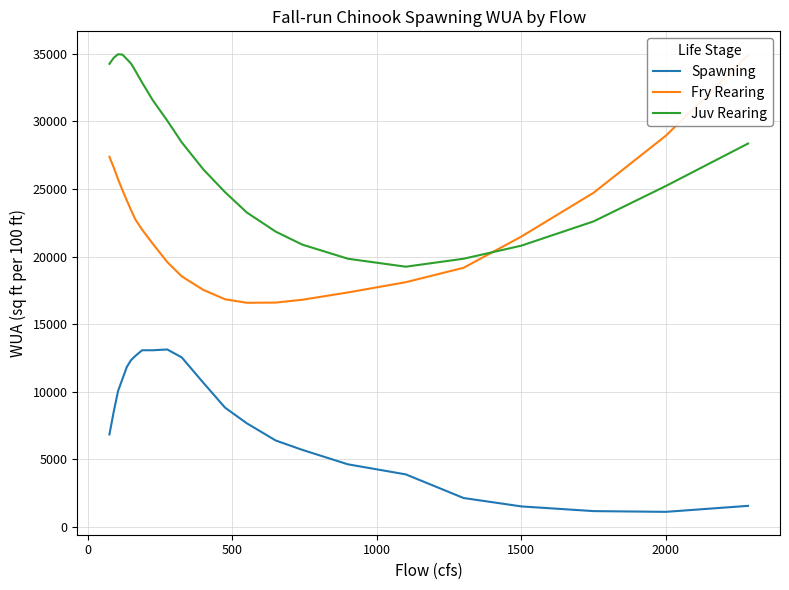

Which series has the widest spread of values?

Fry Rearing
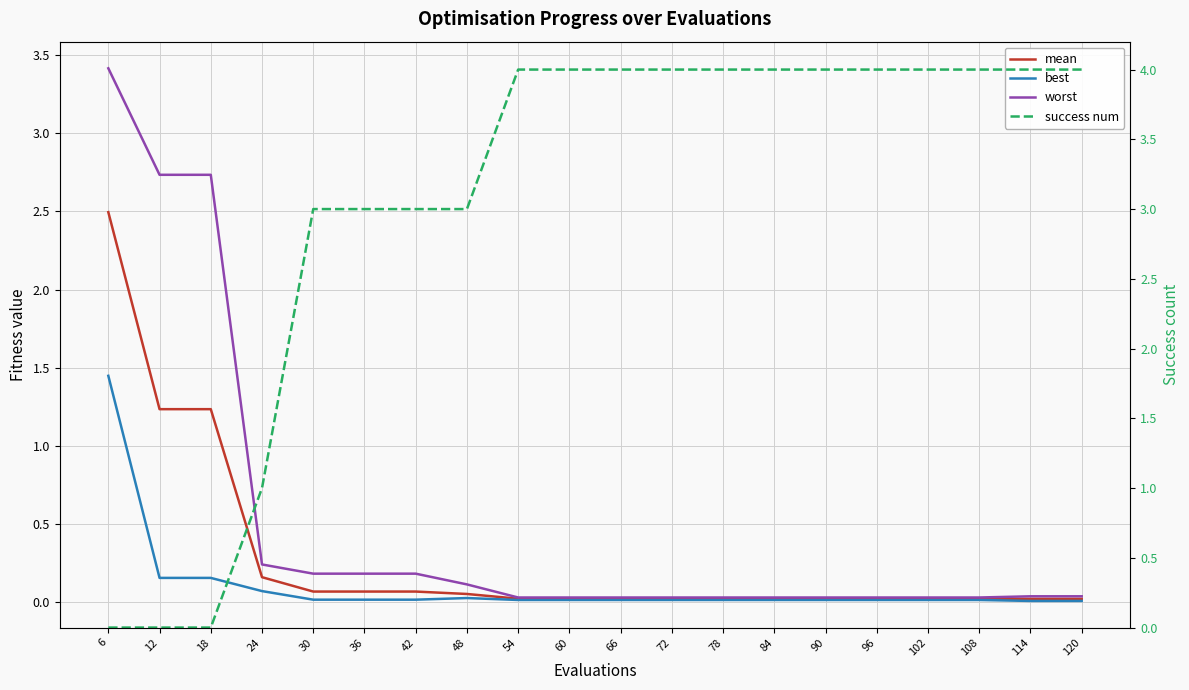

Which has a higher value, 84 or 36?

36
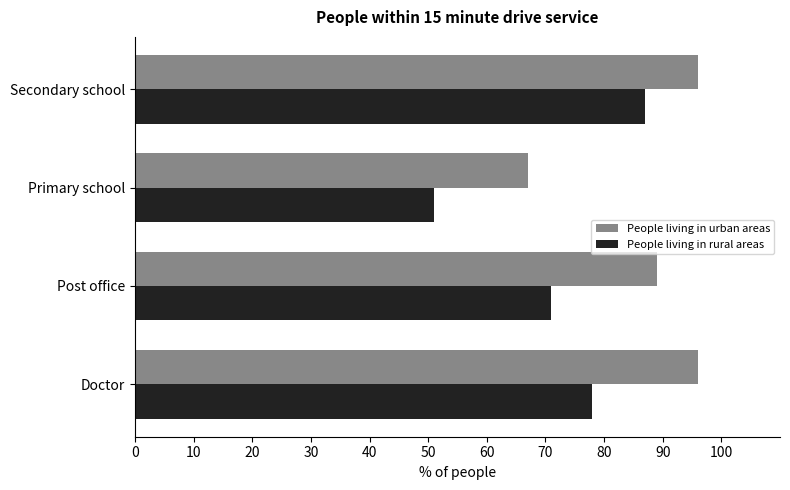

The value of People living in rural areas at Primary school is 51. True or false?

True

================

**WHAT TO DO:** Please write out every one of the records above again word for word, leaving out the pictures.

**THE COMPLETED TASK:**
Which series has the widest spread of values?

Fry Rearing

Which has a higher value, 84 or 36?

36

The value of People living in rural areas at Primary school is 51. True or false?

True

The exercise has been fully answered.